Wednesday, July 7, 2010

July 7


I started my day by getting my CERN computer account logged in, and tonight I will try to see if my email account works. It was more lectures this morning and afternoon, and a great slide show of the CMS assembly. What an amazing feat....not just in the science that it does, but how precise it all has to be. CMS (one of the detectors) is 15 meters tall and weighs 15,000 tonnes, and once the magnets are turned on, it compresses 20 centimeters. The compression due to the magnietic field, as well as the temperature variations, had to be taken into account in the construction, while still allowing data collection accurate to within a nanosecond (.000000001 seconds). There are 100 million channels of data that have to be collected, and collisions occur every 25 ns (.000000025 seconds). That means that particles from one collision have not yet left the detector before the next collision occurs. The data that is collected every second at the front end is equal to the amount of global data transmitted in year. to analyze the data, a 400,000 x 400,000 matrix is used.

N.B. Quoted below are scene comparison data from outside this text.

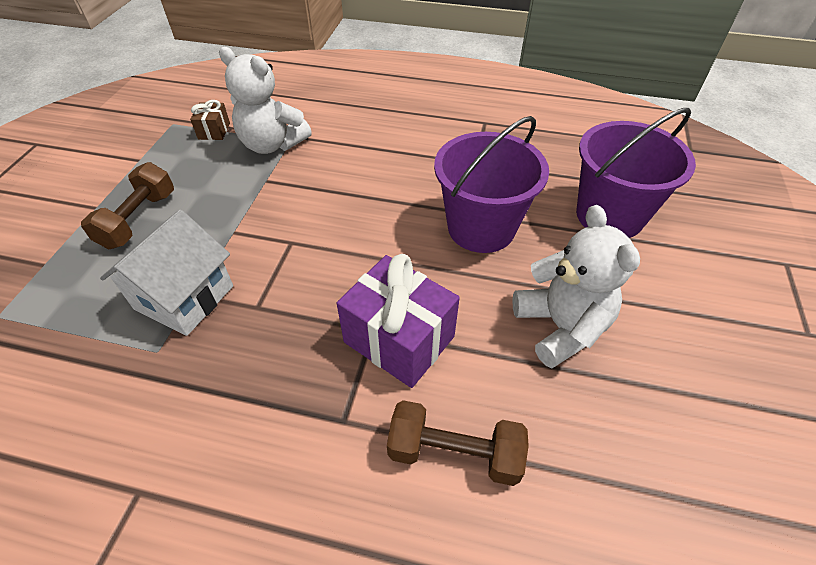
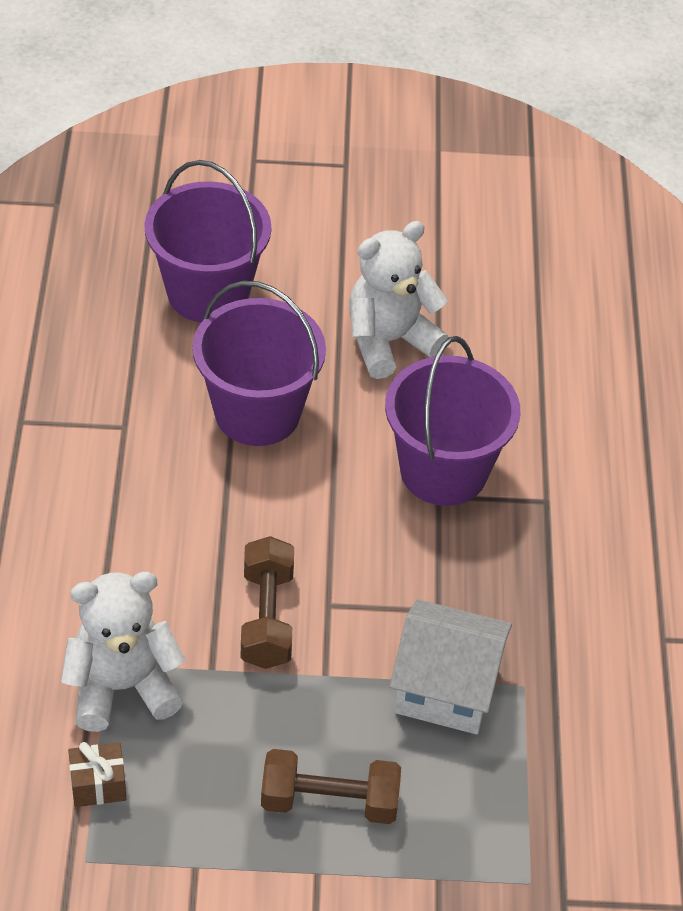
camera: 105 degrees left, 0 degrees up
(272, 144) = (122, 687): white teddy bear -> white teddy bear turned 120 degrees counterclockwise
(399, 339) = (443, 471): purple gift -> purple bucket
(454, 453) = (549, 415): brown dumbbell -> brown dumbbell (267, 618)

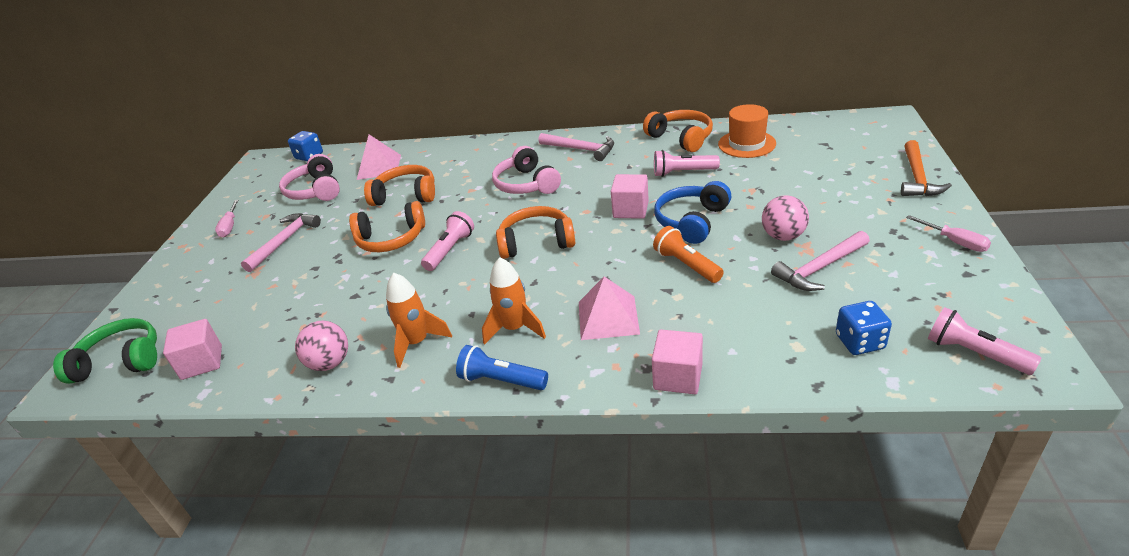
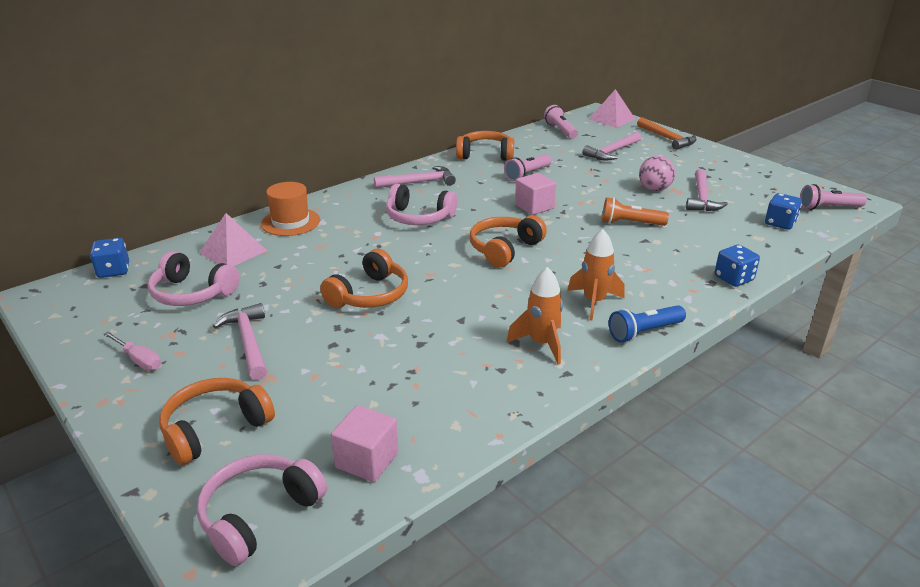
camera: 50 degrees left, 5 degrees down
(120, 361) = (259, 515): green headphones -> pink headphones
(330, 363) = (497, 392): pink ball -> none
(406, 195) = (315, 261): orange headphones -> orange headphones (215, 429)
(450, 250) = (443, 280): pink flashlight -> pink flashlight (560, 130)
(608, 317) = (639, 269): pink pyramid -> pink pyramid (612, 119)
(678, 377) = (733, 278): pink cube -> blue dice
(692, 221) = (587, 199): blue headphones -> none
(746, 144) = (538, 147): orange hat -> orange hat (290, 222)
(816, 174) = (612, 152): none -> pink hammer
(954, 242) = (737, 163): pink screwdriver -> none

We went to the CMS control roomm for awhile this afternoon. It was fairly quiet at that time because they weren't doing collisions, but they have resumed collisions this evening. There are monitors in the cafeteria that allow people to watch some of the information gathered at various detectors. I remember standing in the Remote Operations Center at Fermilab this time last year watching the video link to this very control room, and today i watched the video link from here back to Fermi.

We also went to the computing center here. CERN built the computer center in 1970 and put in huge mainframe computers. The "CERN unit"of computing power was defined at 4 million instructions per second, equivalent to the IBM 168 mainframe. An ordinary PC processor today is at least 2000 times more powerful. For the start of the LHC, 28,000 processors were installed in the computer center. The LHC will produce a total of 1 Gigabyte per second or more...the equivalent of 1 DVD every 5 seconds. The storage capacity is more than 15 million Gigabytes per year, or the equivalent of a 20 km high pile of CDs. In 1990, CERN established the fastest connection between Europe and the US at 1.5 Megabits per second; today it is 10 Gigabits per second. The computing grid will store 15 Petabytes a year, the equivalent of 3 million DVDs, and has a computing capacity equivalent to 100,000 processors.

Mount Blanc was very clear today. It helped in keeping my bearings as we walked around.

I missed lunch today because I came back to the room to take a nap. Note to self: no more espressos at 11 pm. Now I am off to a meeting with the Americans, and probably some more chocolate.